=== EXTRACTED TEXT ===
The Sports GM
Bill Simmons wants to run the Wolves. Why not?
The Sports Guy is on the campaign to become The Sports GM. Yes, it’s absolutely far-fetched to consider a sports writer/author/podcaster for an NBA executive position, captaining an multi-million dollar franchise’s future. But then again, isn’t Bill Simmons’ story already pretty unbelievable?
Who’s to say Simmons can’t do the job in Minny better than some GMs in the L right now? He’s not asking for anything (literally) but a chance. Why not give it to him?
SLAM: How familiar are you with this franchise? Aside from the Joe Smith fiasco, where do you think things went wrong and what would you have done differently?
Bill Simmons: I’d like to think that I have a feel for the ebbs and flows of every NBA franchise. I’m a junkie and that’s what junkies do—we follow this shit way too closely. But I definitely paid a little more attention than usual to ‘Sota once McHale took over. He was one of my favorite Celtics and I wanted him to succeed. And you know what? He wasn’t bad coming out of the gate. Everyone forgets what a ballsy pick KG was at the time, and it’s not his fault that Marbury turned out to be a jealous a-hole. That should have been a Malone/Stockton-type situation and the franchise never really recovered from Marbury bailing or from the Smith penalty. It always seemed like they were playing catch-up after that.
I’d say the biggest problem was McHale’s lack of understanding about how the cap worked. He overpaid everybody. Hell, even the Smith contract… imagine if that had just gone through? That’s a top-five worst contract in NBA history! My take: KG is such a competitive/likable guy that McHale was always looking for a quick fix to keep the team humming along, so that’s what led to the horrendous Szezcerbiak/Hudson contracts, the Olowokandi gamble, and then the damaging Jaric trade. He gave away potential lottery picks in trades to pick up Jaric and Ricky Davis/Mark Blount. That’s just indefensible. You don’t give away semi-protected No. 1’s for non-impact guys under any circumstances. It makes me sad how it turned out.
(On the other hand, he built the 2008 world champion Boston Celtics! I don’t know why I am complaining. Thanks again, Kev.)
SLAM: How far do you think this team is from success?
BS: Closer than you think. Depends on the next guy’s plan and Jefferson’s ability to return from the ACL. But I love the foundation of Jefferson, Love, Brewer, Foye, a top-five pick in 2009 and loads of cap space. Sam Presti just showed with the Zombie Sonics that you can work with a hand like that. You can contend if Jefferson and Love are your No. 1 and No. 3 guys, but you have to find a creator to be a solid No. 2—a perimeter guy who can create shots for himself and others. That’s what they need the most. I have some ideas on how to rectify this, but I’m not sharing them out of sheer spite because it looks like the TWolves won’t even consider my candidacy despite the fact that thousands and thousands of fans e-mailed their team president about me this week. Did thousands of fans e-mail them urging them to hire David Kahn or Rex Chapman? NOOOOO!
===
_PROBLEM 1_: Print, unchanged, the stretch of the records from the line containing "pose: elev=131.4 azim=353.3" through the line containing "Dot at: (278, 186)".
The Bill Simmons interview and the records come from unrelated sources.
=== RECORDS ===
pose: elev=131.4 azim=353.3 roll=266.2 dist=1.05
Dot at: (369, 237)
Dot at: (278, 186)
===
=== RECORDS ===
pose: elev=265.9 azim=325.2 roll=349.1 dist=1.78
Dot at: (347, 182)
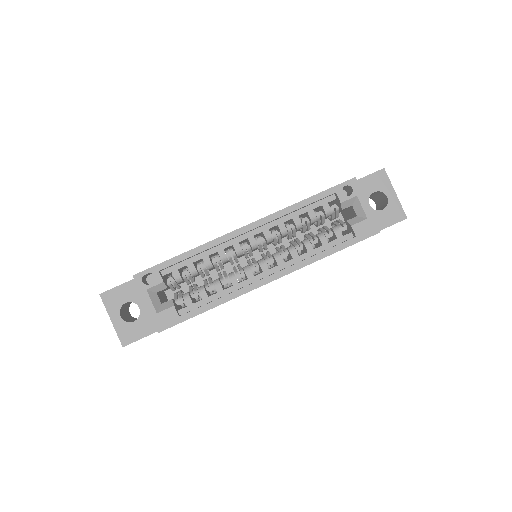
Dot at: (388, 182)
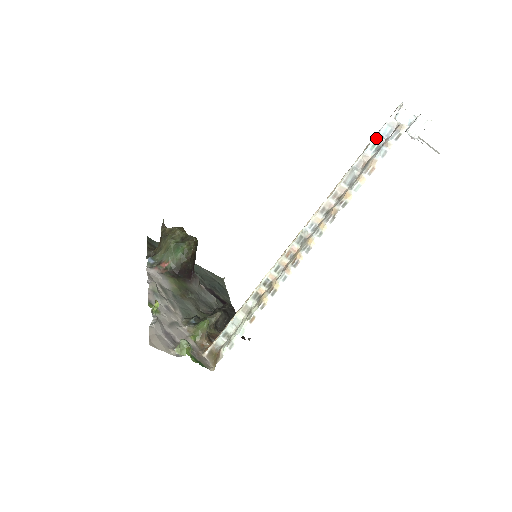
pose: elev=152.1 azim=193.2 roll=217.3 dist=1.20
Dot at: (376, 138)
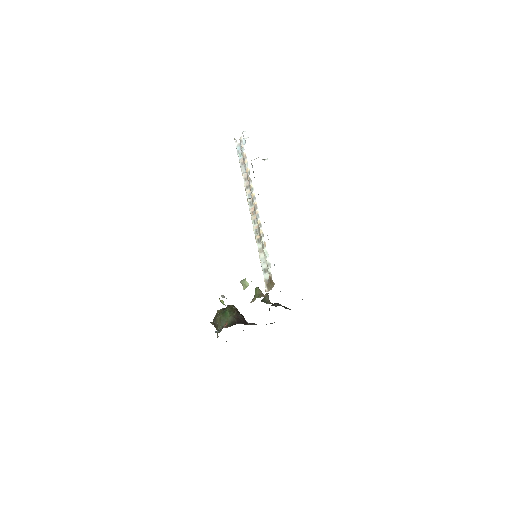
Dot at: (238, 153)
===
_PROBLEM 2_: Output the stretch of the Bill Simmons interview from "Bill Simmons: I’d" through "catch-up after that.", word for word.

_FULL OUTPUT 1_:
pose: elev=131.4 azim=353.3 roll=266.2 dist=1.05
Dot at: (369, 237)
Dot at: (278, 186)

_FULL OUTPUT 2_:
Bill Simmons: I’d like to think that I have a feel for the ebbs and flows of every NBA franchise. I’m a junkie and that’s what junkies do—we follow this shit way too closely. But I definitely paid a little more attention than usual to ‘Sota once McHale took over. He was one of my favorite Celtics and I wanted him to succeed. And you know what? He wasn’t bad coming out of the gate. Everyone forgets what a ballsy pick KG was at the time, and it’s not his fault that Marbury turned out to be a jealous a-hole. That should have been a Malone/Stockton-type situation and the franchise never really recovered from Marbury bailing or from the Smith penalty. It always seemed like they were playing catch-up after that.